There is currently no pharmacological treatment approved for the CUD, but recent studies have shown that some medications may be effective in alleviating withdrawal symptoms and reducing cannabis use. These include nabilone, lofexadine combined with dronabinol, gabapentin and N-acetylcysteine. Larger trials are needed to confirm these findings and are currently underway. Overall, these studies indicate that treatment strategies that combine pharmacotherapy with established behavioral treatments may be the most effective approach.
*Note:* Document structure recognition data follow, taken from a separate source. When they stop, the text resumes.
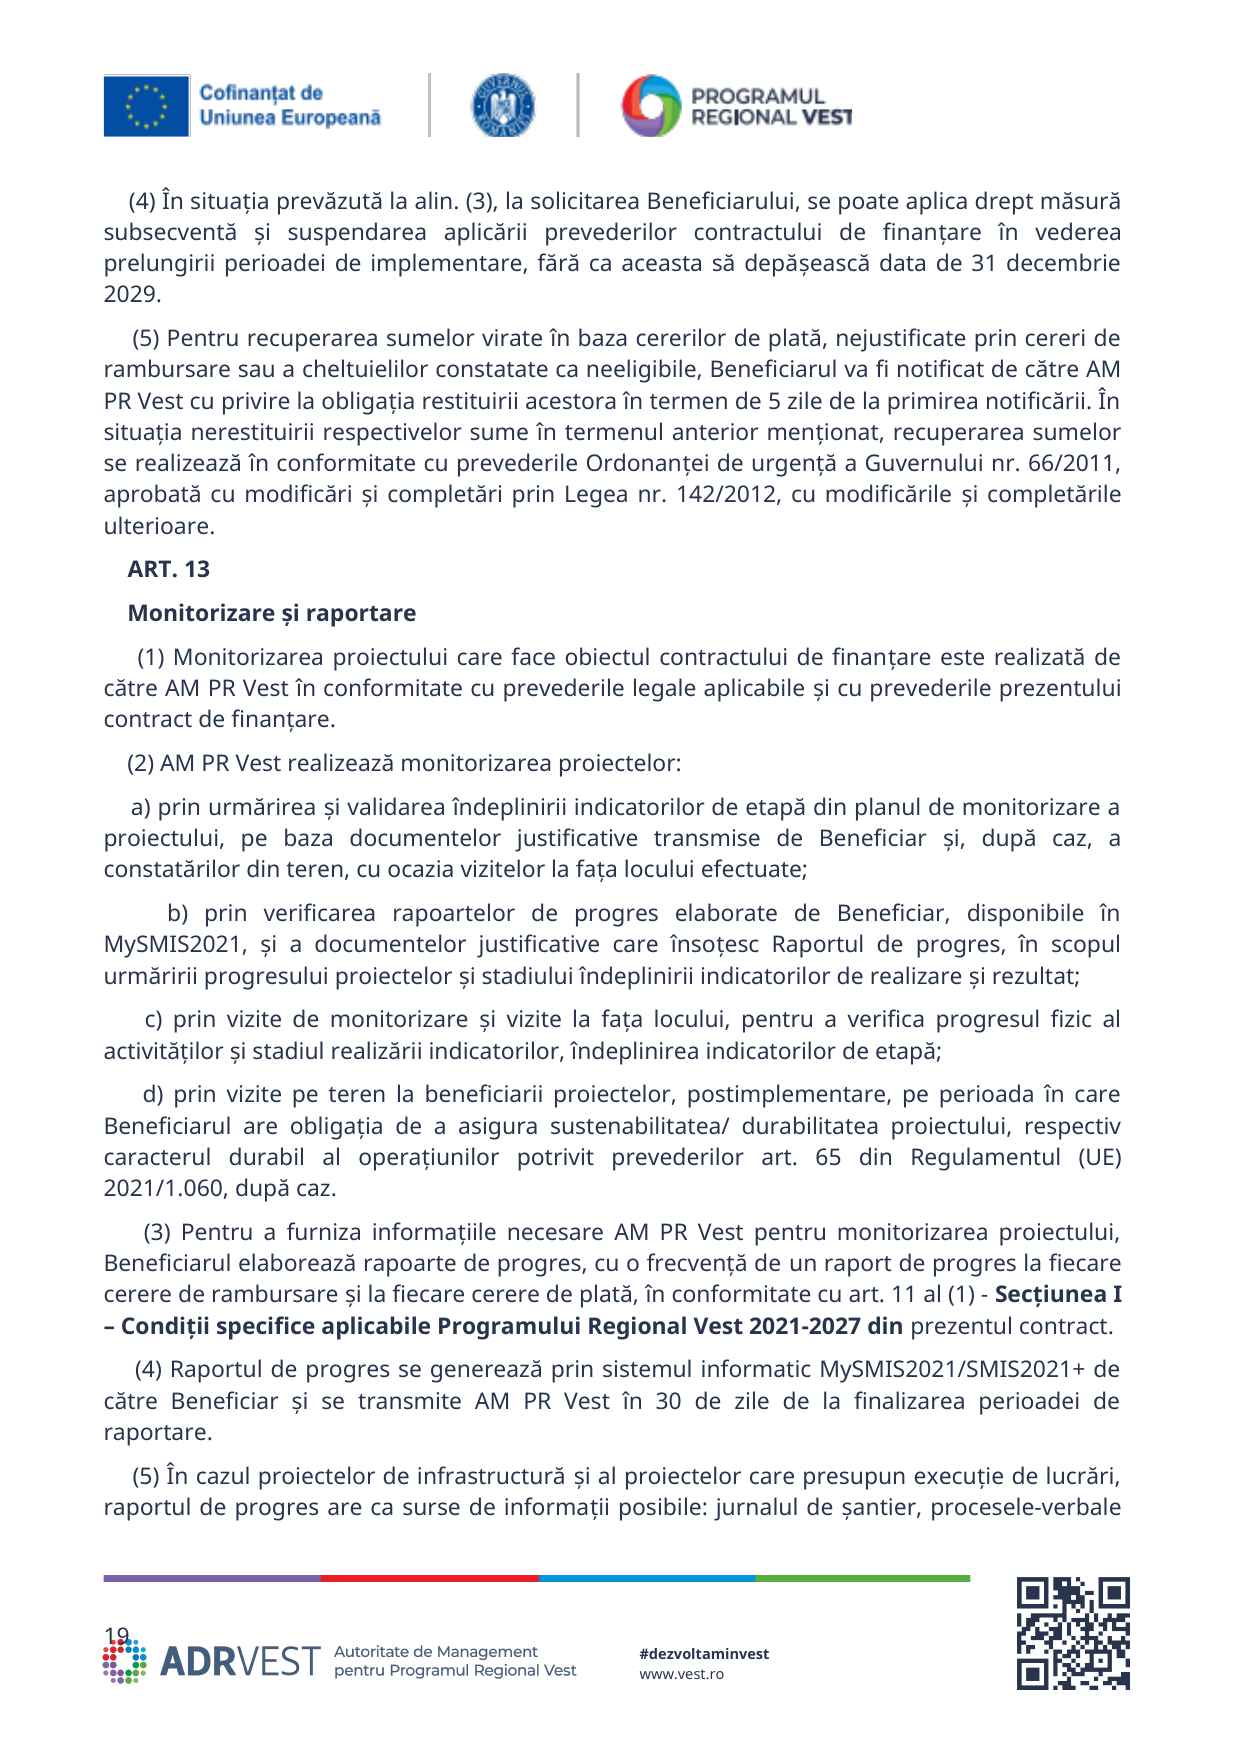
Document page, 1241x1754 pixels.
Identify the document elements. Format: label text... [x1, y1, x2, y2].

picture [93, 1636, 582, 1687]
picture [1008, 1568, 1139, 1699]
text (5) Pentru recuperarea sumelor virate în baza cererilor de plată, nejustificate prin cereri de rambursare sau a cheltuielilor constatate ca neeligibile, Beneficiarul va fi notificat de către AM PR Vest cu privire la obligaţia restituirii acestora în termen de 5 zile de la primirea notificării. În situaţia nerestituirii respectivelor sume în termenul anterior menţionat, recuperarea sumelor se realizează în conformitate cu prevederile Ordonanţei de urgenţă a Guvernului nr. 66/2011, aprobată cu modificări şi completări prin Legea nr. 142/2012, cu modificările şi completările ulterioare. [103, 322, 1122, 541]
text (4) În situaţia prevăzută la alin. (3), la solicitarea Beneficiarului, se poate aplica drept măsură subsecventă şi suspendarea aplicării prevederilor contractului de finanţare în vederea prelungirii perioadei de implementare, fără ca aceasta să depăşească data de 31 decembrie 2029. [103, 184, 1122, 309]
text c) prin vizite de monitorizare şi vizite la faţa locului, pentru a verifica progresul fizic al activităţilor şi stadiul realizării indicatorilor, îndeplinirea indicatorilor de etapă; [103, 1003, 1122, 1066]
text (1) Monitorizarea proiectului care face obiectul contractului de finanţare este realizată de către AM PR Vest în conformitate cu prevederile legale aplicabile şi cu prevederile prezentului contract de finanţare. [103, 641, 1122, 734]
text Monitorizare şi raportare [103, 597, 1122, 628]
text ART. 13 [103, 553, 1122, 584]
text (5) În cazul proiectelor de infrastructură şi al proiectelor care presupun execuţie de lucrări, raportul de progres are ca surse de informaţii posibile: jurnalul de şantier, procesele-verbale de lucrări ascunse, fazele determinante ale proiectelor, fişele de pontaj, graficele de lucrări, rapoartele de activitate şi alte documente similare. [103, 1459, 1122, 1522]
text a) prin urmărirea şi validarea îndeplinirii indicatorilor de etapă din planul de monitorizare a proiectului, pe baza documentelor justificative transmise de Beneficiar şi, după caz, a constatărilor din teren, cu ocazia vizitelor la faţa locului efectuate; [103, 791, 1122, 884]
text d) prin vizite pe teren la beneficiarii proiectelor, postimplementare, pe perioada în care Beneficiarul are obligaţia de a asigura sustenabilitatea/ durabilitatea proiectului, respectiv caracterul durabil al operaţiunilor potrivit prevederilor art. 65 din Regulamentul (UE) 2021/1.060, după caz. [103, 1078, 1122, 1203]
text b) prin verificarea rapoartelor de progres elaborate de Beneficiar, disponibile în MySMIS2021, şi a documentelor justificative care însoţesc Raportul de progres, în scopul urmăririi progresului proiectelor şi stadiului îndeplinirii indicatorilor de realizare şi rezultat; [103, 897, 1122, 991]
text (3) Pentru a furniza informaţiile necesare AM PR Vest pentru monitorizarea proiectului, Beneficiarul elaborează rapoarte de progres, cu o frecvență de un raport de progres la fiecare cerere de rambursare și la fiecare cerere de plată, în conformitate cu art. 11 al (1) - Secțiunea I – Condiții specifice aplicabile Programului Regional Vest 2021-2027 din prezentul contract. [103, 1216, 1122, 1341]
text (4) Raportul de progres se generează prin sistemul informatic MySMIS2021/SMIS2021+ de către Beneficiar şi se transmite AM PR Vest în 30 de zile de la finalizarea perioadei de raportare. [103, 1353, 1122, 1447]
text (2) AM PR Vest realizează monitorizarea proiectelor: [103, 747, 1122, 778]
Medications that have shown no benefit over placebo include the antidepressants, antipsychotics, baclofen, or rimonabant. There may be a role for naltrexone, but further studies are needed first. Clinical experience with the medications that block the CB1 receptor, such as rimonabant, showed that inhibiting transmission at this receptor produces serious side effects (depression and suicidality). Alternatively, animal experiments show that inhibiting the break down of brain’s own endogenous ligands that activate cannabinoid receptors – which increases CB1 receptor signaling - may be another treatment approach for CUD. These studies highlight the complexity of the endocannabinoid receptor system in the brain and its role in finely modulating emotions and cognition. A more thorough understanding of this system at a mechanistic level is needed to better understand CUD and to develop better pharmacotherapies.

Diana Martinez, MD

Dr. Martinez is an Associate Professor at Columbia University/New York State Psychiatric Institute. She is a psychiatrist and imaging researcher whose work has focused on using Positron Emission Tomography (PET) imaging in drug addiction. PET imaging allows the measurement of dopamine receptors and dopamine release in the human brain, and her work focuses on using this imaging technique, based on animal models of addiction, to better understand the neurochemistry of substance use disorders. Through these types of studies, her work is geared toward developing innovative treatments for addiction.

Pierre Trifilieff, PhD

Dr. Trifilieff is an Assistant Professor at INRA in the University of Bordeaux. His research focuses on the role of the mesolimbic dopaminergic transmission in physiologic and pathological conditions. Since the activity of the dopaminergic D2 receptor is altered in various psychiatric disorders that involve a dysregulation of the reward system, his work aims at unraveling the role of D2 receptor-dependent signaling in the modulation of reward processing and motivation. This includes studying the impact of D2 receptor manipulations on goal-directed behaviors as well as identifying environmental factors that impact D2-dependent signaling and related behaviors.